Source of validity: Scientific
Rating (out of 5): 2

Epigallocatechin gallate (EGCG) is the primary catechin found in green tea and has garnered attention for its potential immunomodulatory and anti-inflammatory properties. Scientific research, mostly in preclinical models and a limited number of small human studies, suggests that EGCG may influence immune function by modulating cytokine production, reducing oxidative stress, and inhibiting the proliferation of certain immune cells involved in autoimmune pathology.

Animal and in vitro studies have demonstrated that EGCG can ameliorate symptoms in experimental models of autoimmune diseases such as multiple sclerosis (using the experimental autoimmune encephalomyelitis model), rheumatoid arthritis, and inflammatory bowel disease. These effects are thought to be mediated by suppression of pro-inflammatory cytokines (like TNF-α and IL-6) and inhibition of T cell activation.

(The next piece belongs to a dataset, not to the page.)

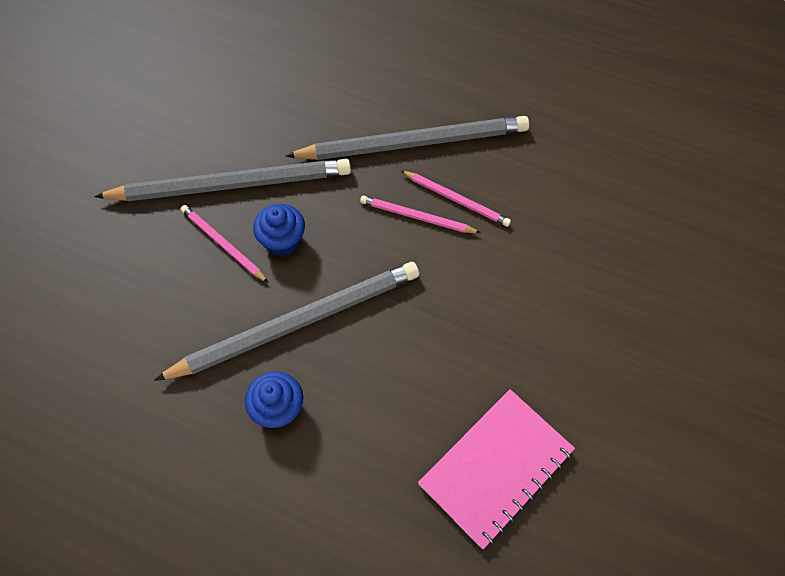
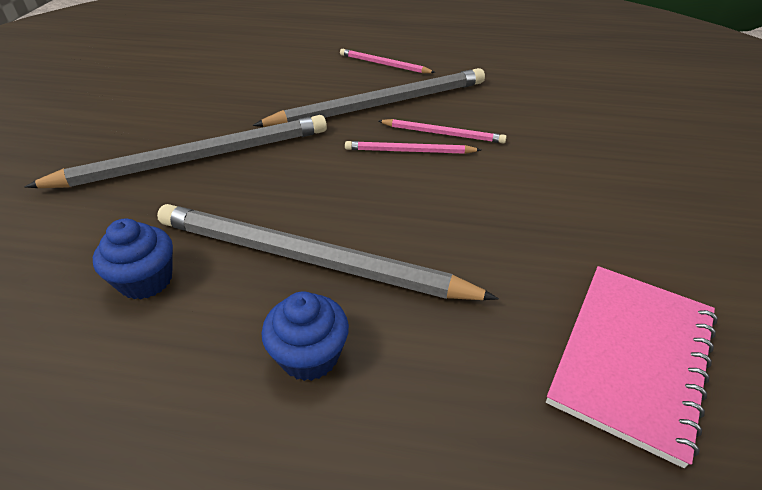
camera: 15 degrees left, 20 degrees down
(223, 244) = (195, 206): pink pencil -> pink pencil (384, 64)
(283, 240) = (267, 191): blue cupcake -> blue cupcake (146, 280)
(298, 322) = (308, 259): grey pencil -> grey pencil turned 120 degrees counterclockwise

Human clinical evidence is limited and generally consists of small pilot studies or trials with surrogate endpoints. For example, some studies have shown that green tea extracts may reduce disease activity in rheumatoid arthritis, but results are not uniformly positive, and sample sizes are small. No large, well-controlled clinical trials have established EGCG as an effective therapy for any autoimmune disorder. Thus, while there is a scientific rationale for the use of EGCG and promising early data, the overall evidence is still preliminary and insufficient to recommend EGCG as a standard treatment for autoimmune diseases.